When the line containing "T-57, owner: Rui Oliveira -> Ximena Prieto" is found in the data below, give it again along with every later line, exactly; drop the pictures.

· · · · · · ·

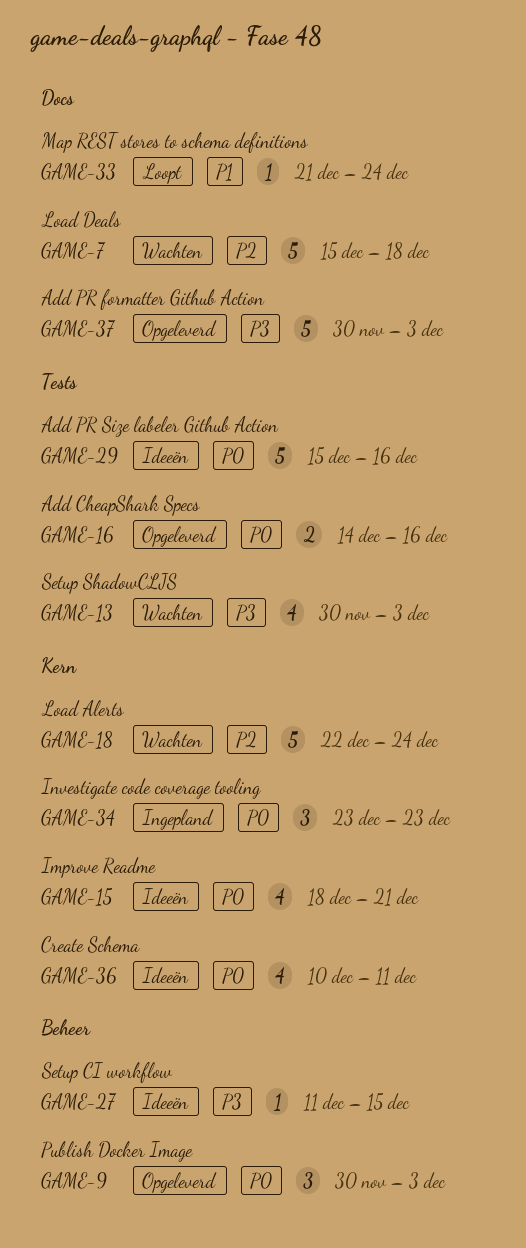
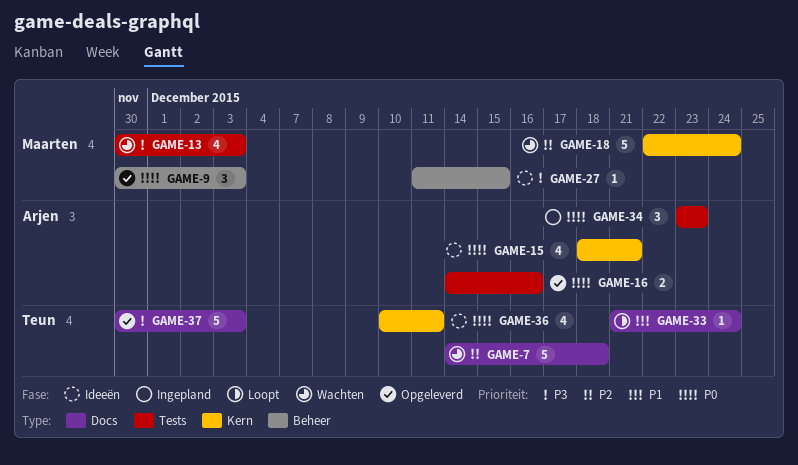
GAME-7, start: Dec 15 -> Dec 14
GAME-29: present -> none
GAME-34, label: Kern -> Tests

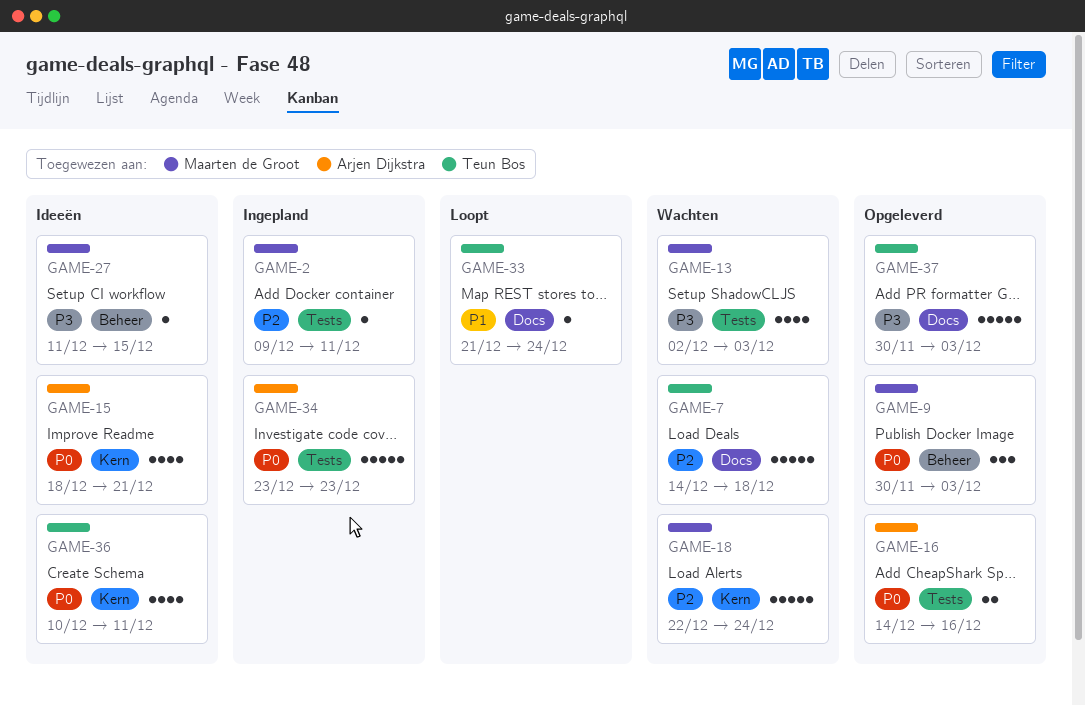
GAME-2: none -> present
GAME-13, start: Nov 30 -> Dec 2
GAME-34, estimate: 3 -> 5

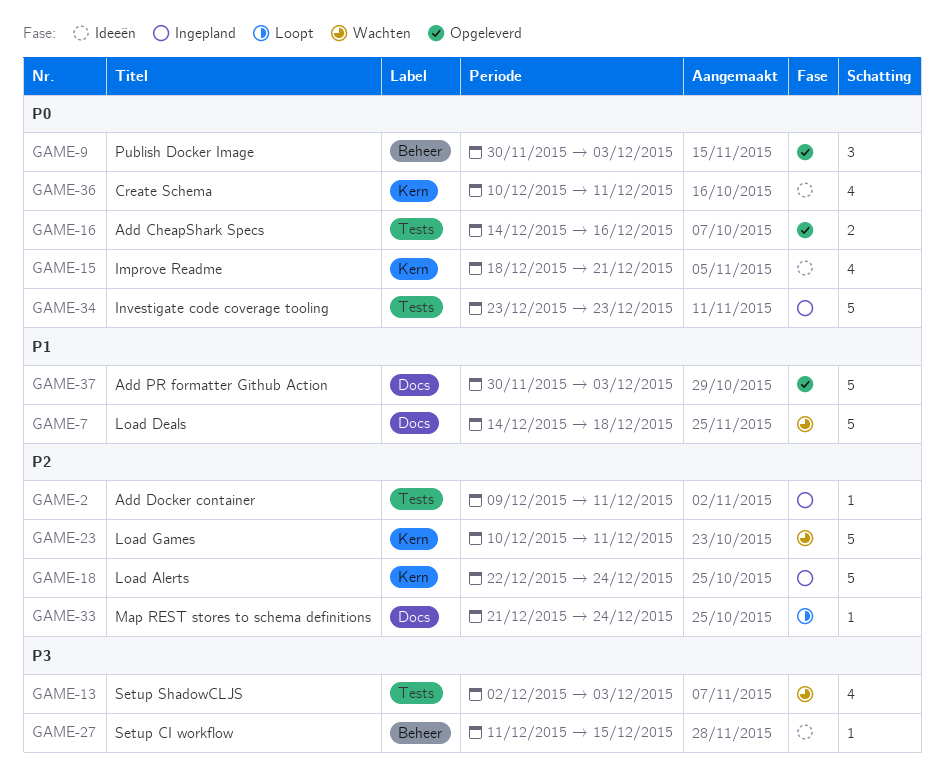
GAME-7, priority: P2 -> P1
GAME-18, status: Wachten -> Ingepland
GAME-23: none -> present
GAME-33, priority: P1 -> P2
GAME-37, priority: P3 -> P1

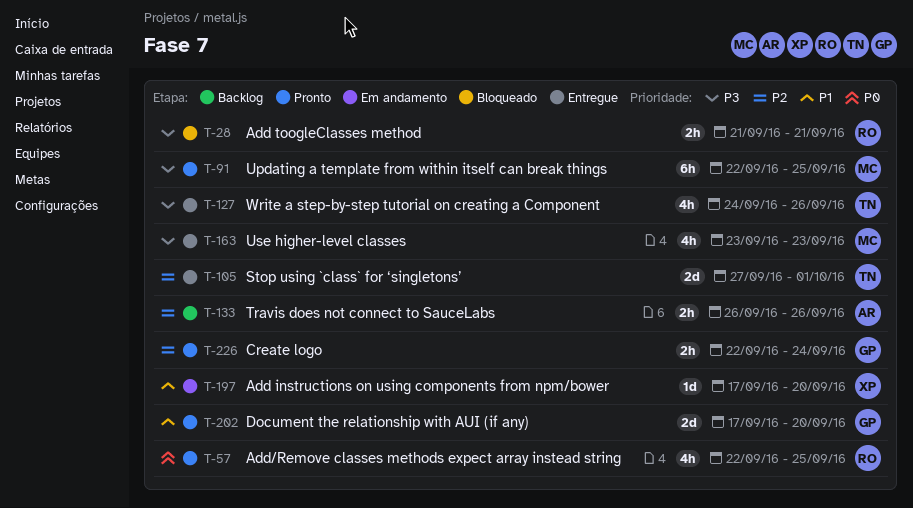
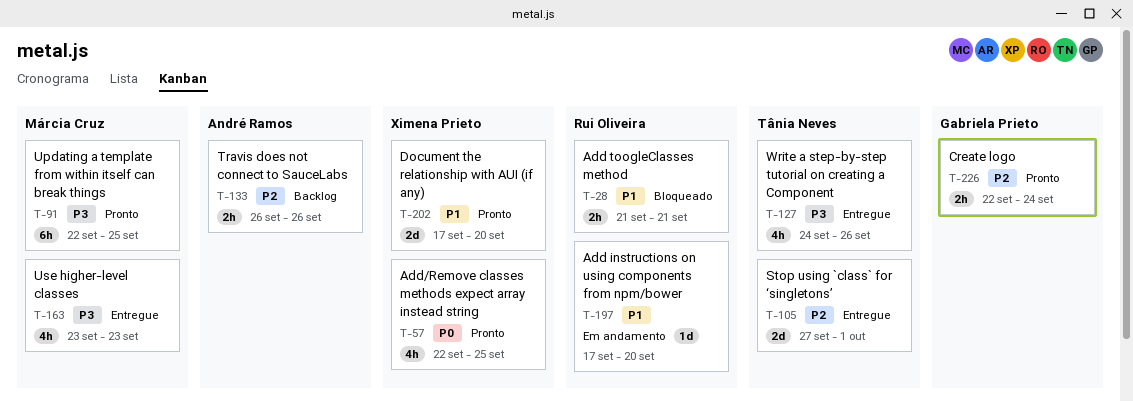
T-28, priority: P3 -> P1
T-57, owner: Rui Oliveira -> Ximena Prieto
T-197, owner: Ximena Prieto -> Rui Oliveira
T-202, owner: Gabriela Prieto -> Ximena Prieto

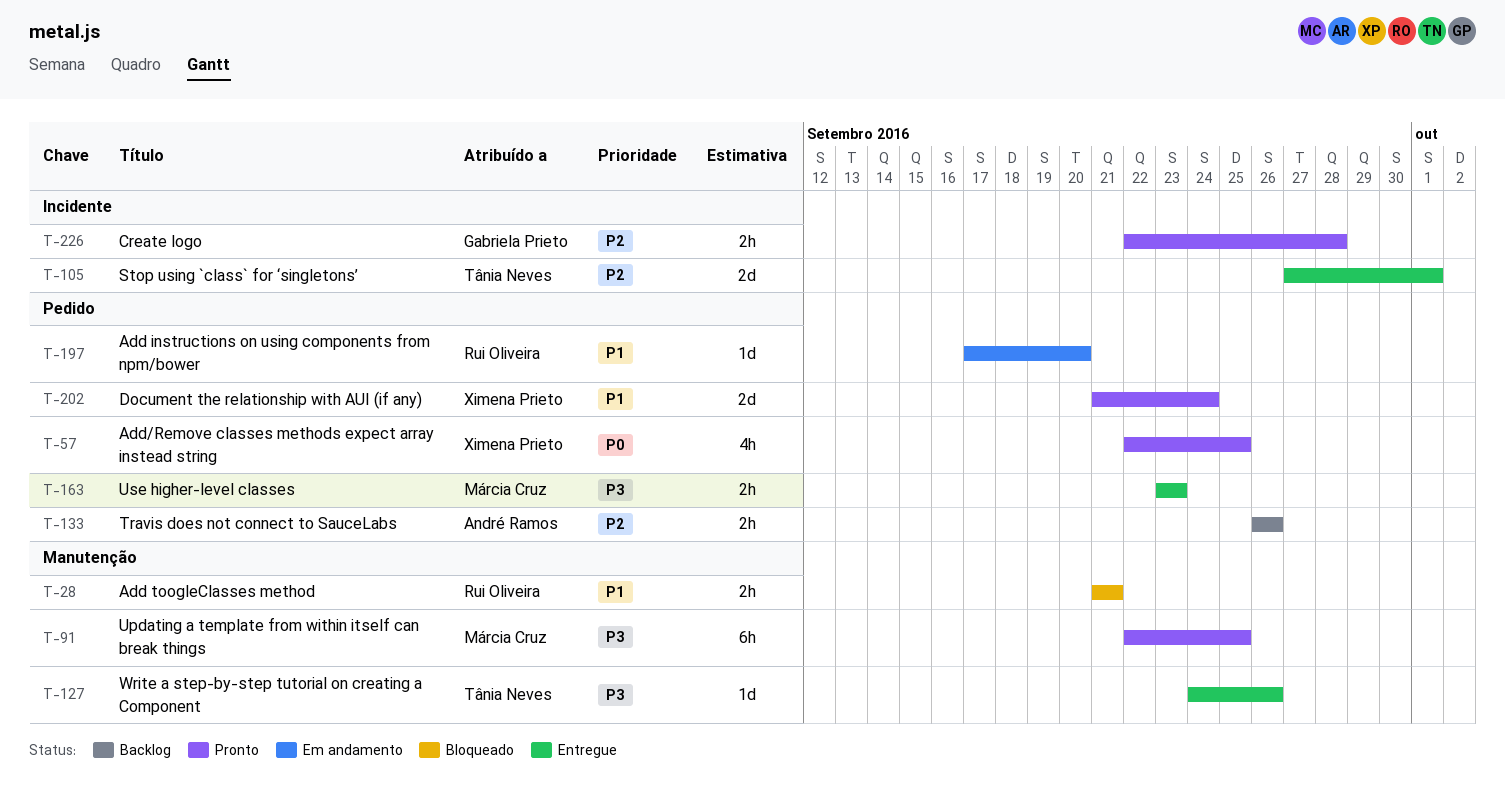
T-127, estimate: 4h -> 1d
T-163, estimate: 4h -> 2h
T-202, start: Sep 17 -> Sep 21
T-202, due: Sep 20 -> Sep 24
T-226, due: Sep 24 -> Sep 28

· · · · · · ·

Answer space:
T-57, owner: Rui Oliveira -> Ximena Prieto
T-197, owner: Ximena Prieto -> Rui Oliveira
T-202, owner: Gabriela Prieto -> Ximena Prieto

T-127, estimate: 4h -> 1d
T-163, estimate: 4h -> 2h
T-202, start: Sep 17 -> Sep 21
T-202, due: Sep 20 -> Sep 24
T-226, due: Sep 24 -> Sep 28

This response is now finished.